The third and probably most contentious issue is the Citizenship (Amendment) Act 2019, amending an earlier 1955 Act. The new act provides a path to citizenship for “illegal” non-Muslim refugees (possessing no legal entry papers), fleeing alleged religious prosecution from neighbouring Muslim majority states of Afghanistan, Pakistan and Bangladesh. The Supreme Court is now reviewing the Act to clarify several complex provisions regarding applicability. Further complicating the larger issue of who is legitimately a citizen were announcements of bringing the National Register of Citizens up to date, a move many interpret as an attempt to deny citizenship rights to Muslims because of a lack of documentation (The government later said NRC is not on the agenda). More than the other actions, these moves were criticised at home and abroad as a blow to the secular foundations of the Indian State. These initiatives, in addition, complicate the chances of Muslim legitimately seeking refugee status because they are adherents to groups under attack in neighbouring states, such as the Ahmadiyas and Sufis in Pakistan and the Hazara ethnic group in Afghanistan.The protests may have delayed plans to create a common civil code, which has considerable support within the BJP and RSS — and considerable opposition within the Muslim community.
Curiously, the government has been far more cautious on economic reforms, even though many in the RSS and BJP view economic well-being and equity as key elements of Hindutva. Populist economic themes have been major elements in the RSS chief’s recent Vijayadashmi speeches, occasions for the RSS to inform the public of its national concerns. The relative lack of bold innovative steps on economic issues might be because Modi, a more cautious policy-maker than Shah, has retained control of economic policy (and foreign policy). With an economy declining at home and internationally, cultural-nationalist issues such as a Ram temple might at least in part represent an effort to divert attention from economic stress. Polling data, however, suggests that such cultural-nationalist issues have much less influence on local and state elections than on national parliamentary contests. Recent elections in Delhi (where the Aam Aadmi Party won a large majority), for example, indicate that policy regarding roads, schools and water shaped the popular outcome.
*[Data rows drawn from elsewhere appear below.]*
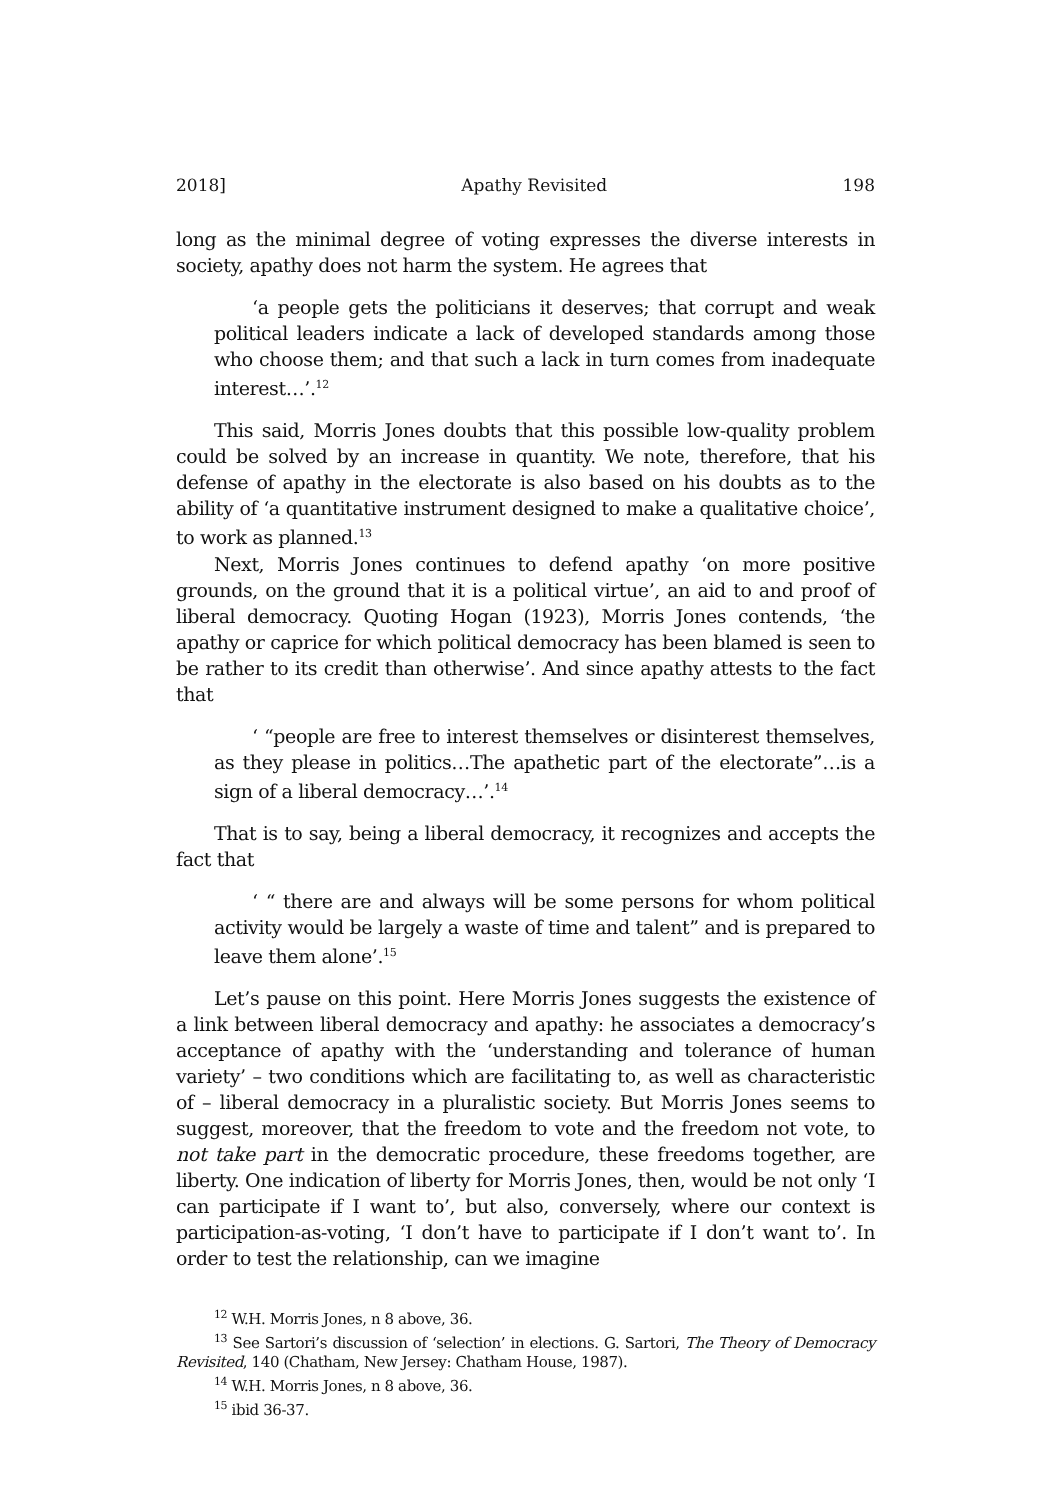2018] Apathy Revisited 198
long as the minimal degree of voting expresses the diverse interests in society, apathy does not harm the system. He agrees that
‘a people gets the politicians it deserves; that corrupt and weak political leaders indicate a lack of developed standards among those who choose them; and that such a lack in turn comes from inadequate interest…’.<sup>12</sup>
This said, Morris Jones doubts that this possible low-quality problem could be solved by an increase in quantity. We note, therefore, that his defense of apathy in the electorate is also based on his doubts as to the ability of ‘a quantitative instrument designed to make a qualitative choice’, to work as planned.<sup>13</sup>
Next, Morris Jones continues to defend apathy ‘on more positive grounds, on the ground that it is a political virtue’, an aid to and proof of liberal democracy. Quoting Hogan (1923), Morris Jones contends, ‘the apathy or caprice for which political democracy has been blamed is seen to be rather to its credit than otherwise’. And since apathy attests to the fact that
‘ “people are free to interest themselves or disinterest themselves, as they please in politics…The apathetic part of the electorate”…is a sign of a liberal democracy…’.<sup>14</sup>
That is to say, being a liberal democracy, it recognizes and accepts the fact that
‘ “ there are and always will be some persons for whom political activity would be largely a waste of time and talent” and is prepared to leave them alone’.<sup>15</sup>
Let’s pause on this point. Here Morris Jones suggests the existence of a link between liberal democracy and apathy: he associates a democracy’s acceptance of apathy with the ‘understanding and tolerance of human variety’ – two conditions which are facilitating to, as well as characteristic of – liberal democracy in a pluralistic society. But Morris Jones seems to suggest, moreover, that the freedom to vote and the freedom not vote, to not take part in the democratic procedure, these freedoms together, are liberty. One indication of liberty for Morris Jones, then, would be not only ‘I can participate if I want to’, but also, conversely, where our context is participation-as-voting, ‘I don’t have to participate if I don’t want to’. In order to test the relationship, can we imagine
<sup>12</sup> W.H. Morris Jones, n 8 above, 36.
<sup>13</sup> See Sartori’s discussion of ‘selection’ in elections. G. Sartori, The Theory of Democracy Revisited, 140 (Chatham, New Jersey: Chatham House, 1987).
<sup>14</sup> W.H. Morris Jones, n 8 above, 36.
<sup>15</sup> ibid 36-37.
The long-range social impact of the surge of recent Hindutva initiatives is still unclear. If they result in increased social instability, the prospects for economic investment are likely to decrease, a development that could have negative political implications for the BJP and diminish India’s attractiveness as a strategic partner for the US and other countries concerned by the rise of an assertive China. One indication of this potential is the rioting that suddenly broke out in northeastern Delhi (apparently triggered by public intemperate remarks of a failed politician regarding the citizenship issue) during the visit of President Donald Trump to India — and thus attracted international attention. This may be the time for the government to consider how Hindutva initiatives impact the country’s social fabric.